Gardner, who at the time was a Glenarden resident, was bused each morning to a white junior high school in Beltsville. He said the referendum was “a pernicious backlash against court-ordered busing that desegregated county schools.”

Many officials in Prince George’s County say the Tax Reform Initiative by Marylanders referendum, commonly known as TRIM, has hindered the county government’s ability to provide services to a growing population.

County leaders, including Burroughs and Oriadha, also say the commission has been irresponsible and frivolous in its spending.

They’ve been particularly critical of the commission’s investment in a new headquarters in Largo.

“You want me to say $40 million for renovations is fine but $40 million for nonprofit organizations [and] municipalities is not? I’m never going to agree with that,” Oriadha said.

But, even as leaders of the council, Burroughs and Oriadha say they’ve struggled to get the commission to approve project charges for their preferred organizations.
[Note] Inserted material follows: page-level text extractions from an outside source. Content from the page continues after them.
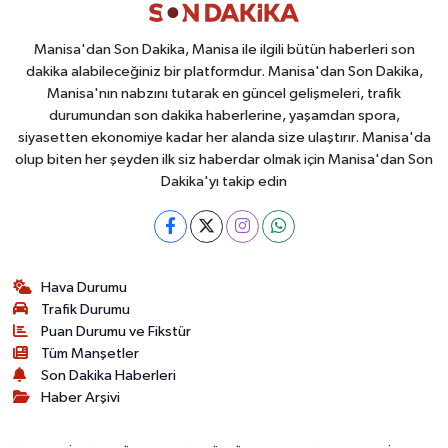
Manisa'dan Son Dakika, Manisa ile ilgili bütün haberleri son
dakika alabileceğiniz bir platformdur. Manisa'dan Son Dakika,
Manisa'nın nabzını tutarak en güncel gelişmeleri, trafik
durumundan son dakika haberlerine, yaşamdan spora,
siyasetten ekonomiye kadar her alanda size ulaştırır. Manisa'da
olup biten her şeyden ilk siz haberdar olmak için Manisa'dan Son
Dakika'yı takip edin
Hava Durumu
Trafik Durumu
Puan Durumu ve Fikstür
Tüm Manşetler
Son Dakika Haberleri
Haber Arşivi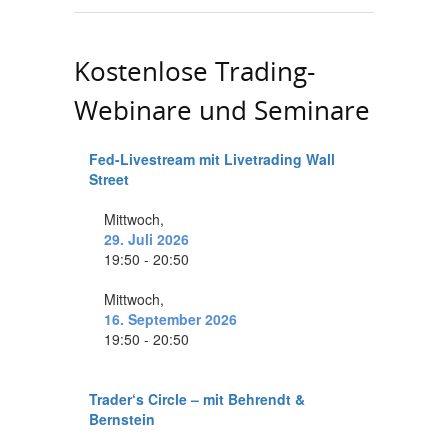
Kostenlose Trading-
Webinare und Seminare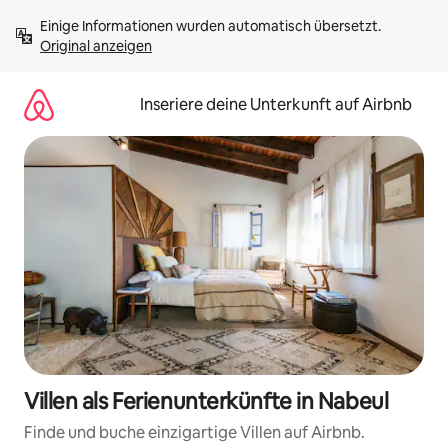
Zu
Einige Informationen wurden automatisch übersetzt. 
Inhalten
Original anzeigen
springen
Inseriere deine Unterkunft auf Airbnb
Villen als Ferienunterkünfte in Nabeul
Finde und buche einzigartige Villen auf Airbnb.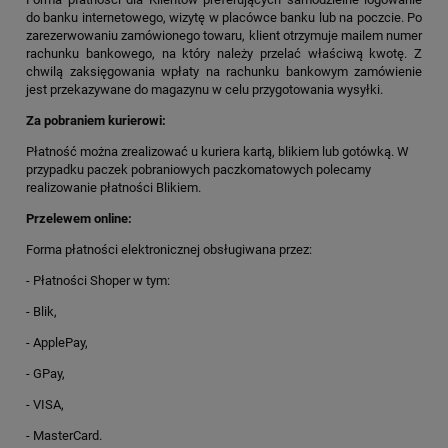
do banku internetowego, wizytę w placówce banku lub na poczcie. Po
zarezerwowaniu zamówionego towaru, klient otrzymuje mailem numer
rachunku bankowego, na który należy przelać właściwą kwotę. Z
chwilą zaksięgowania wpłaty na rachunku bankowym zamówienie
jest przekazywane do magazynu w celu przygotowania wysyłki.
Za pobraniem kurierowi:
Płatność można zrealizować u kuriera kartą, blikiem lub gotówką. W
przypadku paczek pobraniowych paczkomatowych polecamy
realizowanie płatności Blikiem.
Przelewem online:
Forma płatności elektronicznej obsługiwana przez:
- Płatności Shoper w tym:
- Blik,
- ApplePay,
- GPay,
- VISA,
- MasterCard.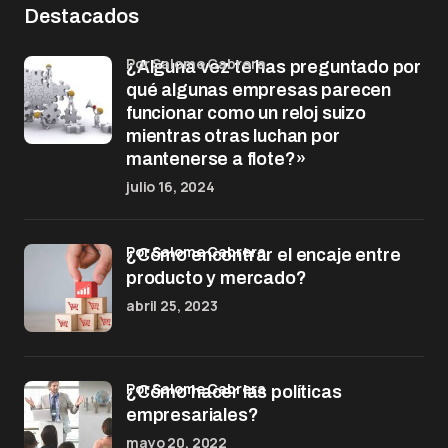
Destacados
por Salome Cabrera
¿Alguna vez te has preguntado por
qué algunas empresas parecen
funcionar como un reloj suizo
mientras otras luchan por
mantenerse a flote?»
julio 16, 2024
por Salome Cabrera
¿Cómo encontrar el encaje entre
producto y mercado?
abril 25, 2023
por Salome Cabrera
¿Cómo hacer las políticas
empresariales?
mayo 20, 2022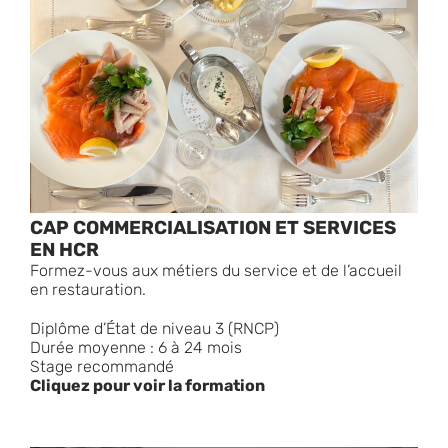
CAP COMMERCIALISATION ET SERVICES
EN HCR
Formez-vous aux métiers du service et de l’accueil
en restauration.
Diplôme d’État de niveau 3 (RNCP)
Durée moyenne : 6 à 24 mois
Stage recommandé
Cliquez pour voir la formation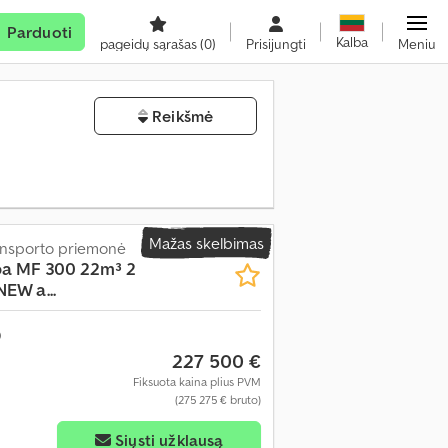
Parduoti
Kalba
pageidų sąrašas
(0)
Prisijungti
Meniu
Reikšmė
Mažas skelbimas
ransporto priemonė
ba MF 300 22m³ 2
EW a...
227 500 €
Fiksuota kaina plius PVM
(275 275 € bruto)
Siųsti užklausą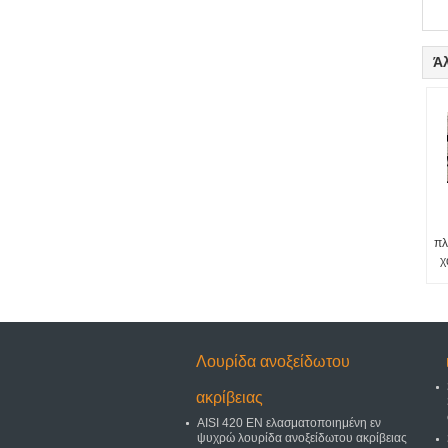
Ά
πλ
χ
Λουρίδα ανοξείδωτου
ακρίβειας
AISI 420 EN ελασματοποιημένη εν
ψυχρώ λουρίδα ανοξείδωτου ακρίβειας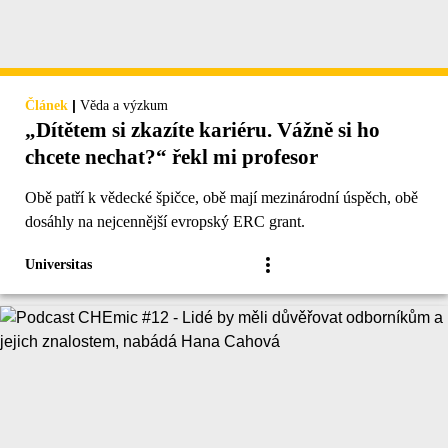
|
Článek
Věda a výzkum
„Dítětem si zkazíte kariéru. Vážně si ho
chcete nechat?“ řekl mi profesor
Obě patří k vědecké špičce, obě mají mezinárodní úspěch, obě
dosáhly na nejcennější evropský ERC grant.
Universitas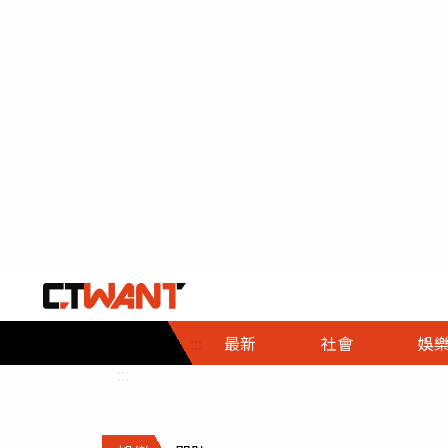
社會首頁
娛樂首頁
財經首頁
政
:::
最新
社會
娛
時事
即時
熱線
:::
直擊
大條
人物
調查
專題
３Ｃ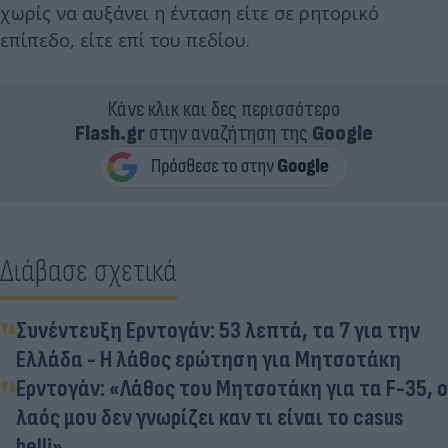
χωρίς να αυξάνει η ένταση είτε σε ρητορικό
επίπεδο, είτε επί του πεδίου.
Κάνε κλικ και δες περισσότερο
Flash.gr
στην αναζήτηση της
Google
Διάβασε σχετικά
Συνέντευξη Ερντογάν: 53 λεπτά, τα 7 για την
Ελλάδα - Η λάθος ερώτηση για Μητσοτάκη
Ερντογάν: «Λάθος του Μητσοτάκη για τα F-35, o
λαός μου δεν γνωρίζει καν τι είναι το casus
belli»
“The process is so flawed because there’s too many emotions in it,” Oriadha said. “There’s staff over there that just don’t like me. They just don’t like council member Burroughs. They don’t like how hard we advocate for our districts.”

How to get a project charge

The lack of formal guidelines for project charges has raised questions about whether organizations are properly vetted.

Oriadha said that, during her time on the council, members generally have compiled project charges requests for their priority organizations for the next fiscal year and submitted them to the council chair, who then decided which to include in the budget.

Among organizations from her own district, Oriadha said, she seeks out those with which she’s familiar.

“I need to come out to your events. I need to get a feel for what your organization does,” she said.

The commission’s former inspector general, Renee Kenney, reported in 2023 a series of concerns about how council members managed the program.

Kenney found the council had, for example, awarded millions of dollars to a Christian school, which Kenney claimed is unconstitutional.

“It would be almost impossible to prevent the funds from advancing the school’s religious mission,” she said.

At the time, council members — led by Oriadha and Burroughs — largely dismissed the audit’s recommendations, which included outsourcing the program’s administration to an organization that specializes in grant management.

Ramping up

The county’s budget for fiscal year 2027, which begins July 1, is the council’s most expansive use of the project charges program over at least the past two decades.

It includes large chunks of money for executive branch functions that, according to commission attorneys, don’t appear related to parks or recreation programming, in violation of state law.

Some earmarks are strikingly vague, including $65,000 for “indoor pool white coating.”

In its suit against the county, the commission has alleged that the budget and the council resolution transferring the $39 million would “irreparably harm” the commission.

The complaint cites a 1973 case brought by the commission against the county after it sought to take control of parts of the commission.

The Supreme Court of Maryland sided with the commission, ruling the commission and its departments, including those operating only in Prince George’s, aren’t county agencies and that taxes collected for the commission cannot be considered county funds.

Oriadha, though, said the council will be fighting “for the principle that taxpayer dollars should be directed to serving the public, not expanding bureaucracy.”